R.- Te lo pedimos Señor.
V.- Para que sean consolados los que sufren, saciados los que tienen hambre y sed de justicia, de amor y de paz; y los que buscan el perdón de Dios obtengan su misericordia. Roguemos al Señor.
R.- Te lo pedimos Señor.
V.- Por los religiosos de vida activa, para que nos dediquemos con entusiasmo a la predicación y a la enseñanza de la fe, como sobreabundancia de la contemplación y el estudio. Roguemos al Señor. R.- Te lo pedimos Señor.
Oremos
Te pedimos Señor, que Santo Domingo de Guzmán, insigne predicador de tu palabra, y fervoroso hijo de María, ayude a tu Iglesia con sus enseñanzas y sus méritos, e interceda también con bondad por nosotros. Por nuestro Señor Jesucristo. Amén.
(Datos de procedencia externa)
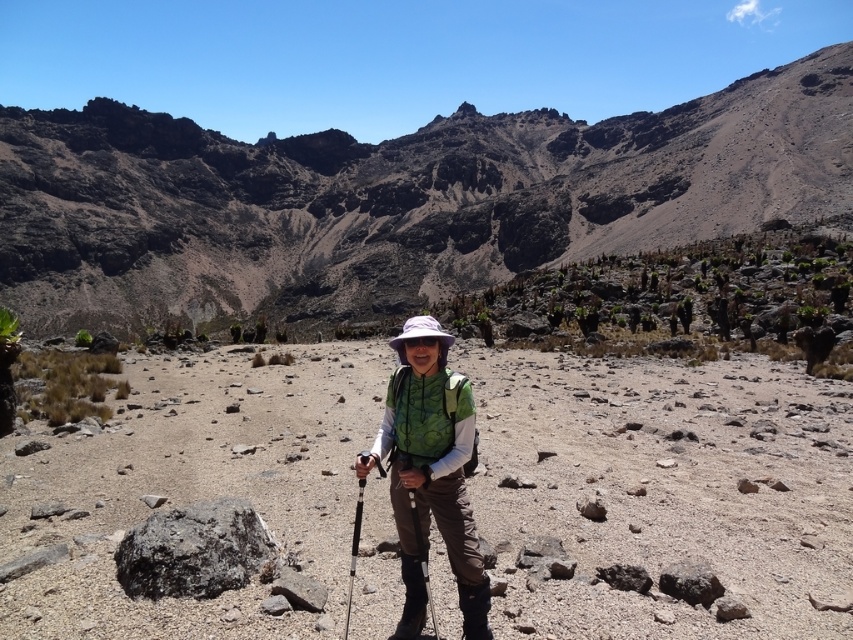
You are a hiker trying to assess the terrain. You notice the brown rocky desert at center and the silver metallic ski pole at center. Which object is taller?

The brown rocky desert at center is taller than the silver metallic ski pole at center.

You are a hiker trying to choose between two ski poles in your gear. You notice the silver metallic ski pole at center and the matte black ski pole at center. Which one has a wider base?

The silver metallic ski pole at center is wider than the matte black ski pole at center according to the description.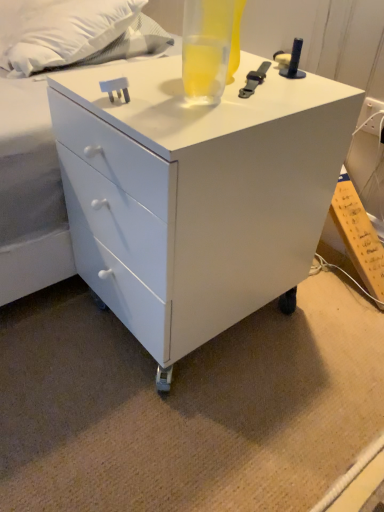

17. A San Agustín (28/8) Antífona
"Abre la boca en la asamblea, el Señor lo llena de Espíritu de inteligencia y sabiduría, lo viste de un traje de honor".
151 Preces
El Señor Jesús ha enviado su Espíritu al corazón de los hombres. A él nos dirigimos:
V.- Asiste a los predicadores y a los teólogos para que expongan fielmente la fe la Iglesia. Roguemos al Señor.